# No password when passing single as kernel option in grub

## infirit

When adding "single" to the kernel options i'm getting a single user, i think root, sh shell? No root password was asked ? I could browse all my mount points in fstab that where aoutomounted. 

Is this a bug? or am i missing something?

Thanks

Sander

[edit]I'm not having problems with grub but i get to the point where rc starts.[/edit]

----------

## moocha

No, this is a feature, not a bug. Works as designed. As the grub documentation points out, you should use the password command in grub.conf (always use the MD5 hashes - password --md5). Grub will normally only ask for a password when you want to pass additional command line parameters to the kernel.

----------

## infirit

Sorry i was not clear enough in my first post   :Embarassed: 

Im not having problems with grub, i don not want a grub password. I give the following option to the kernel: kernel (hd1,0)/vmlinuz-2.6.5-spa1 root=/dev/hda5 gentoo=nodevfs vga=791 ide=reverse single

When the kernel part of the boot is finished i get an shell where i would first expect to give my root password and then giving me the shell.

----------

## moocha

Yes, that's perfectly clear. And it's also perfectly reasonable that you wouldn't get prompted for the root password.

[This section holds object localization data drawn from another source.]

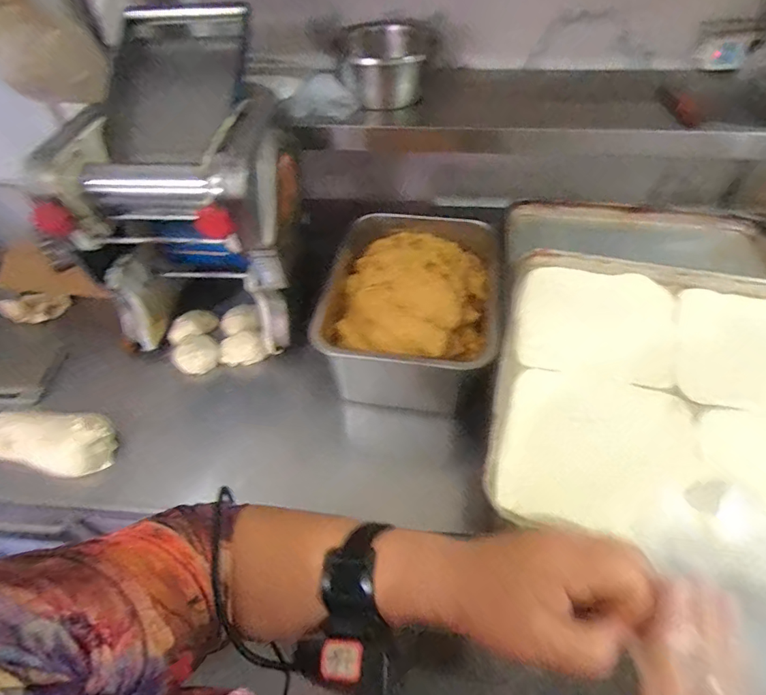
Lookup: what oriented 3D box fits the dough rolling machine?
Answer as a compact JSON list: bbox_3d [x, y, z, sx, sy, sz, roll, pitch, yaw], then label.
[{"bbox_3d":[-0.290,-0.238,0.753,0.312,0.401,0.366,-3,48,-1],"label":"dough rolling machine"}]

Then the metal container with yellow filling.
[{"bbox_3d":[0.055,-0.073,0.798,0.255,0.187,0.347,9,49,9],"label":"metal container with yellow filling"}]

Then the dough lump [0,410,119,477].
[{"bbox_3d":[-0.501,0.133,0.698,0.188,0.066,0.089,8,49,9],"label":"dough lump"}]

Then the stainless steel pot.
[{"bbox_3d":[-0.004,-0.501,0.838,0.145,0.100,0.147,-1,48,1],"label":"stainless steel pot"}]

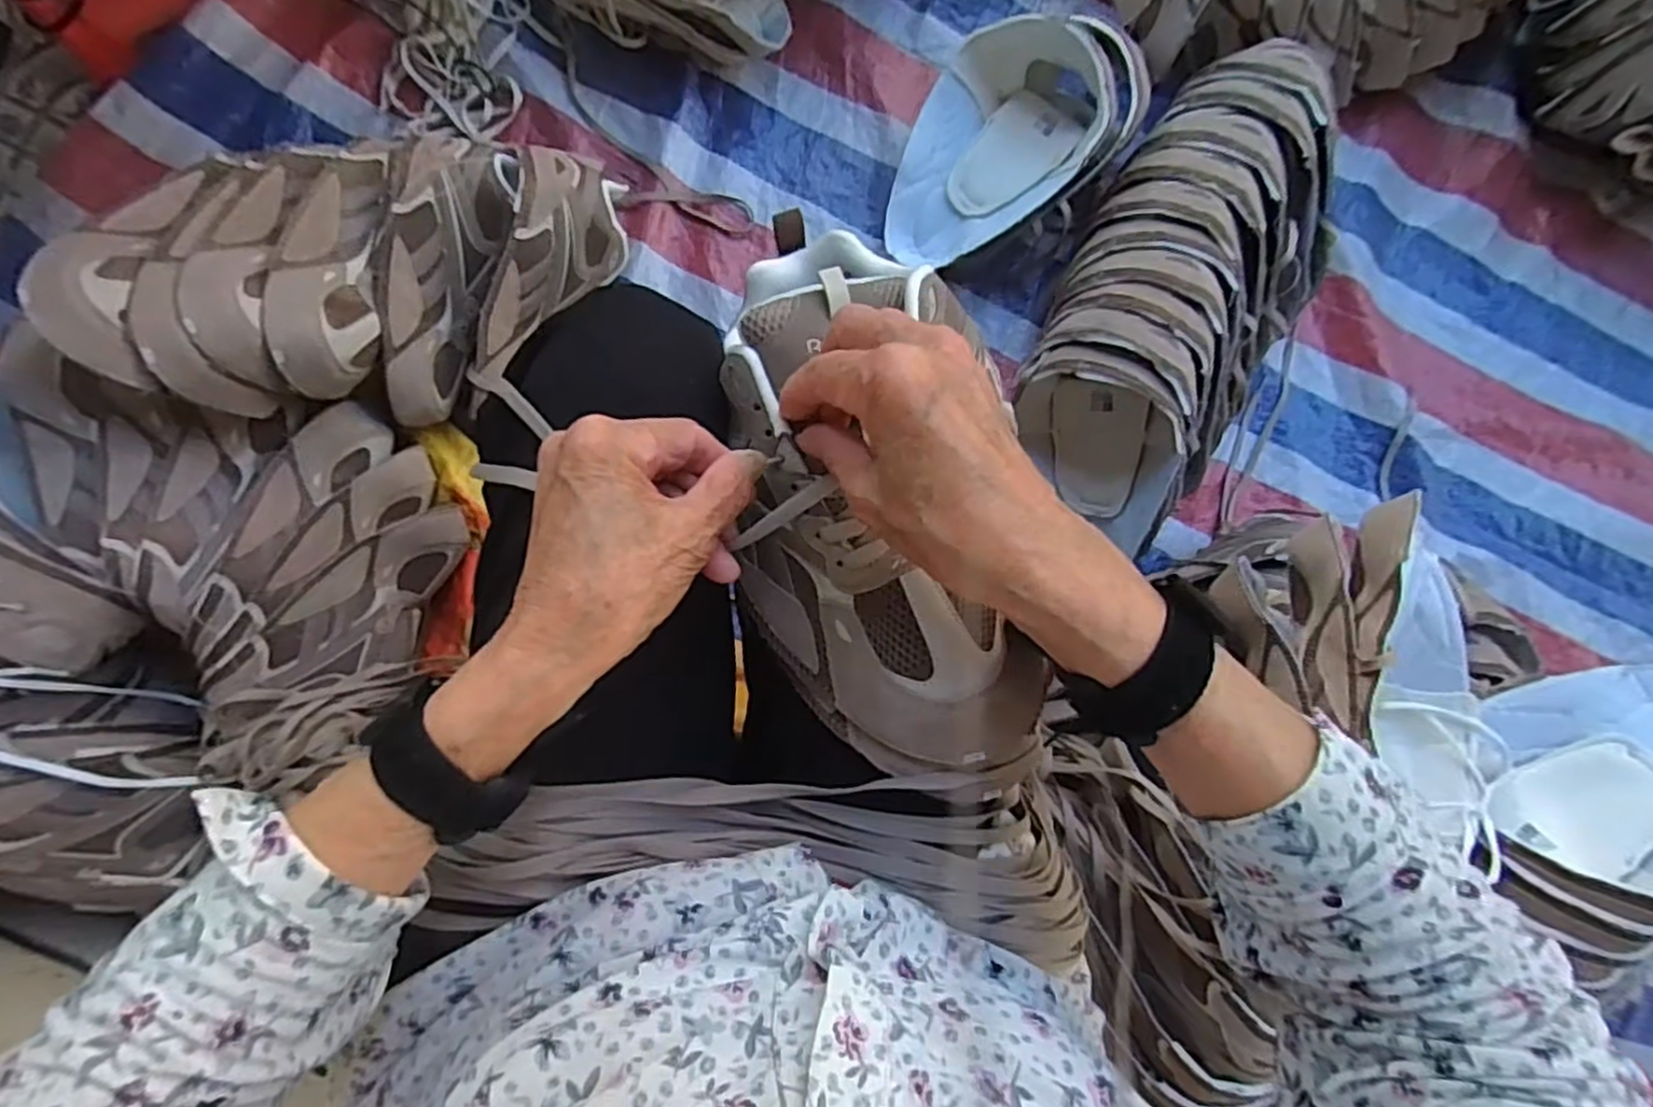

Some distributions use the sulogin command to prompt you for the root password in this case instead of just running the shell. But without a password protected bootloader that's not secure at all. All it does is annoy you with a password prompt. If someone is able to get physical access to the console (and they need it, otherwise they couldn't use single user mode) they can always use the init kernel parameter, which tells the kernel where to find the init program (put init=/bin/bash instead of single on the kernel command line to demonstrate that). So you'd get a root shell again (just that no init script is run, since "init" (the process with PID 1) is now /bin/bash instead of /sbin/init, and /bin/bash doesn't know anything about /etc/inittab, which is where the init scripts are launched). Only that you can't prevent anyone from getting this type of root shell (except by modifying the kernel source and recompiling the kernel). This is the way init works.

To summarize: Yes, single will get you a passwordless root shell on the local machine. No, there's absolutely no point in insisting on having a password-protected login in this scenario, because all it does is lull you into a false sense of security. Yes, you want a grub password. Again, you will almost never be prompted for the grub password. Grub only asks for it when you want to modify the kernel command line, or access the grub console. For normal boots you won't get prompted for it.

----------

## infirit

Thanks for the explanation   :Very Happy: 

----------

## moocha

Most welcome  :Smile: 

----------